The program is expected to begin in February and will be composed of new mental health teams from the Fire Department’s Emergency Medical Services unit and will target two “high-need” neighborhoods, according to Reuters.

“For the first time in our city’s history, health responders will be the default responders for a person in crisis, making sure those struggling with mental illness receive the help they need,” Mayor Bill de Blasio said in a statement.

The statement went on to say that the professionals on call for mental health crises would be equipped to handle suicide attempts, drug abuse, and physical problems that are often indicators of mental health problems, all situations that police would typically respond to.

The mental health responders will be accompanied by a police officer if there is a weapon involved or “imminent risk of harm,” the statement said.

Even the most simple police encounters can be very stressful, which often makes it difficult to communicate properly. This tends to escalate the situation, considering that most police demand nothing short of complete obedience, even if they are dealing with someone who is not a suspect in a crime.

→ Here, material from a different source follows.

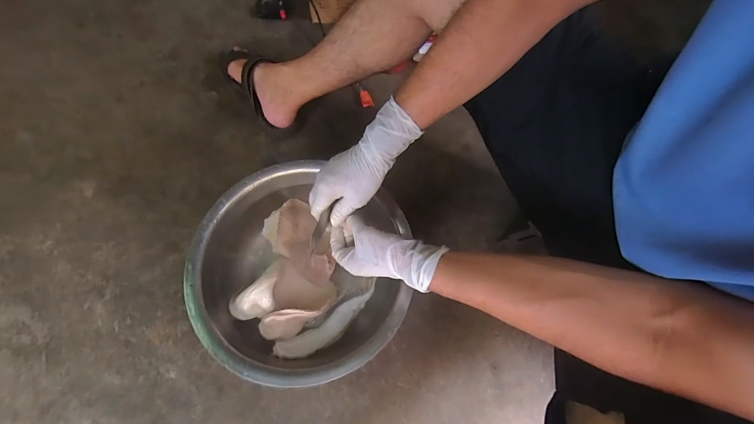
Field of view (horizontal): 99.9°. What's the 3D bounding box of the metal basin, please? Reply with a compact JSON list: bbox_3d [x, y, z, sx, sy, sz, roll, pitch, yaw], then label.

This can be scary for most people, but for someone who suffers from a mental illness and may already have challenges with communication, these types of encounters can be especially terrifying. Sadly, police across the country have repeatedly proven that they do not have the proper attitude or social skills to deal with mentally ill people. This is extremely obvious when police are called to do a “welfare check” on someone who is struggling with mental illness, only to shoot and kill the person because they didn’t “follow orders” to the officer’s liking.

A 2017 report issued by the Bureau of Justice Statistics used self-report survey data from inmates and found that at least 37% of prisoners and 44% of jail inmates had a history of mental health problems. A large portion of these people were convicted of nonviolent drug crimes or offenses associated with homelessness or poverty.

Studies have shown that people who suffer from mental illness are 16 times more likely to be killed by a police officer than the average person. According to the Virginia-based Treatment Advocacy Center, a minimum of 1 in 4 fatal police encounters ends the life of an individual with severe mental illness.

Some US cities have already begun experimenting with sending mental health professionals out to deal with certain issues, most notably, Eugene, Oregon, which has been operational for the past 30 years. The program, called, Crisis Assistance Helping Out On The Streets (CAHOOTS), began in Oregon, but is now currently operational in at least 8 US cities. It was estimated that the city of Eugene diverted 17% of 130,000 calls through the CAHOOTS program in 2017 alone. The program is also running in Los Angeles, Oakland, New York, Denver, Vancouver, and Portland.